Robertson defends the practice."I'm very confident with what we'e doing at César Chávez," he tells WW. He calls the newspaper's questions about the practice "misguided."

Angel Humphrey is a former full-time physical education teacher at César Chávez who runs the community service program. She also defended community service, saying parents who criticized the program had never seen it in action. 

"I'm the only person who's ever seen it firsthand," she says.

Except for the children.

Laura Sosa Ortega's son Fernando is a 9-year-old fourth-grader at César Chávez. He was made to pick up paper off restroom floors, clean Humphrey's office, and scrub desks for one week. His actions that led to the punishment? He says he got in trouble for forming an alliance with other skilled four-square players so they could win. 

"You're not supposed to team up," Fernando explains, "because it's a game for everybody to play, not just people who are good."

It's harder for him to explain how cleaning the school helped repair relationships with students whose feelings he may have hurt on the four-square court.

"I had to clean other people's garbage instead of other people cleaning it themselves," he says.

Adds Fernando's mother, "What he did wasn't severe enough for them to do this."

Mark Freimark, who spent 25 years as a PPS custodian, called César Chávez's program "totally out of bounds."

Freimark says having students clean up messes they've made or repair damage they've done—cleaning walls they've written on, for example—makes sense. But forced work for other infractions sends the wrong message.

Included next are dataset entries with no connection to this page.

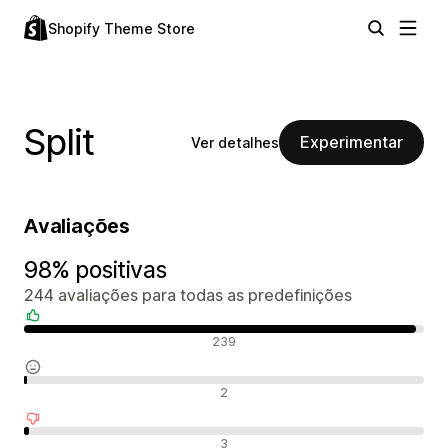
Shopify Theme Store
Split
Experimentar
Ver detalhes
Avaliações
98% positivas
244 avaliações para todas as predefinições
Avaliações positivas
239
Avaliações neutras
2
Avaliações negativas
3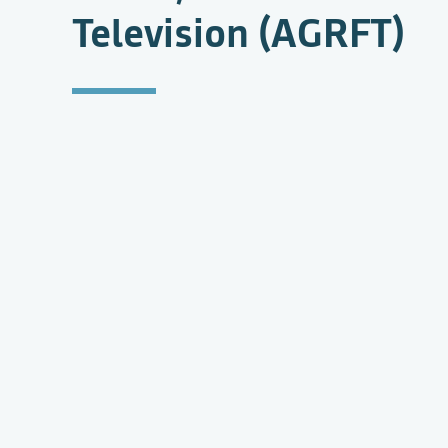
Television (AGRFT)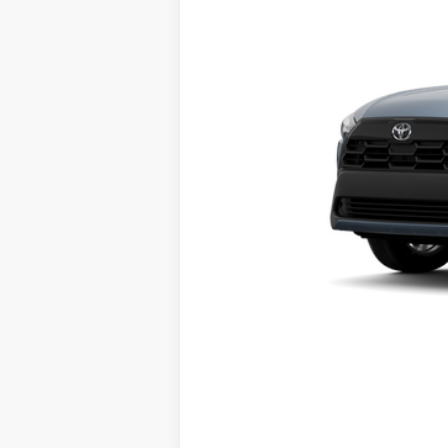
In Transit
71
Advertised Price
Vehicle may be in transit. Contact d
Estimated availability 08/21/26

"That means cleanup is a punishment," Freimark says, "and cleanup isn't a punishment."

César Chávez's custodian declined through a union representative to comment for this story.

School officials told parents that children are kept out of view of other students when they're cleaning. But parents tell WW that's not the case. They say the punishments are humiliating for students, who have had to perform tasks in front of other kids. 

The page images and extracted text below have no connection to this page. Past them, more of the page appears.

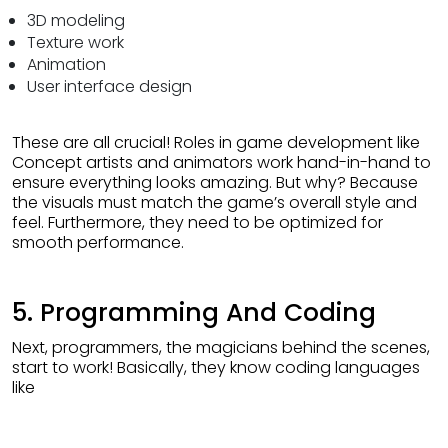
3D modeling
Texture work
Animation
User interface design
These are all crucial! Roles in game development like
Concept artists and animators work hand-in-hand to
ensure everything looks amazing. But why? Because
the visuals must match the game’s overall style and
feel. Furthermore, they need to be optimized for
smooth performance.
5. Programming And Coding
Next, programmers, the magicians behind the scenes,
start to work! Basically, they know coding languages
like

Cecilia Ortega Martinez says her 6-year-old daughter burst into tears after finding her 9-year-old brother picking up trash at school. He'd been accused of making crude gestures with a banana. (The boy says he was laughing at others, not making the gestures himself.)

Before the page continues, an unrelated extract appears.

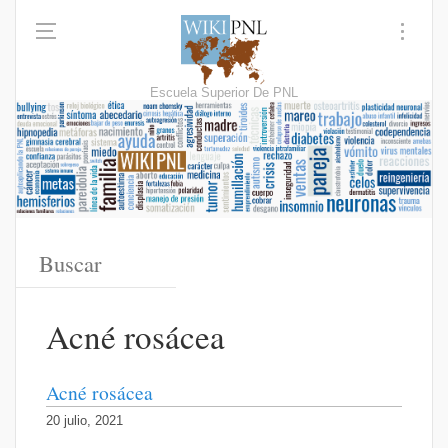
Escuela Superior De PNL
Acné rosácea
Acné rosácea
20 julio, 2021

Ortega Martinez says the punishment only served to shame her son and make him feel unsettled in school. "He doesn't want to go," she says. "He's afraid."

It's not clear what precautions the school is taking to keep kids safe from health hazards such as germ-infested restroom surfaces and industrial cleaning products. 

Miles, the district spokeswoman, says children are supervised and given gloves and only soapy water as a cleaner. She also says parents are informed of punishments through phone calls or letters.

Viridiana Aguilar says her son told her school officials gave him a cleaner that smelled like chemicals, even though he has asthma. He had been suspended for hitting two girls and was ordered to pick up trash in restrooms and clean Humphrey's office even after he returned to the school, she says.

Catarina Sebastían's daughter, 8-year-old Patricia, covers her face and looks down at the ground when she describes how Humphrey made her wipe down doorknobs with a spray-on cleanser one day during recess. 

Her infraction? The second-grader rolled her eyes at a teacher who had asked her to move away from another girl, she says.  

"She's still so little," her mother says. "Discipline the kids, but not this strongly."

Roberts Frank, the Lewis & Clark professor, says inappropriate punishment could backfire. "The idea is to foster empathy and mutual understanding rather than resentment and revenge-seeking behavior," she says.

Aside from defending the program, Principal Robertson did not respond to an emailed request for an interview. 

At least one administrator for the district, however, has said the César Chávez principal and current assistant superintendent for the district, tells  program is wrong. 

Antonio Lopez, a former César Chávez principal and current assistant superintendent for the district, tells WW that the school's community service program is not OK. Lopez says he was contacted by a concerned César Chávez parent last week and that he has told Robertson, the school's principal, to end the program.

"If it is happening, then it needs to stop," he says. "Consequences like that are not appropriate."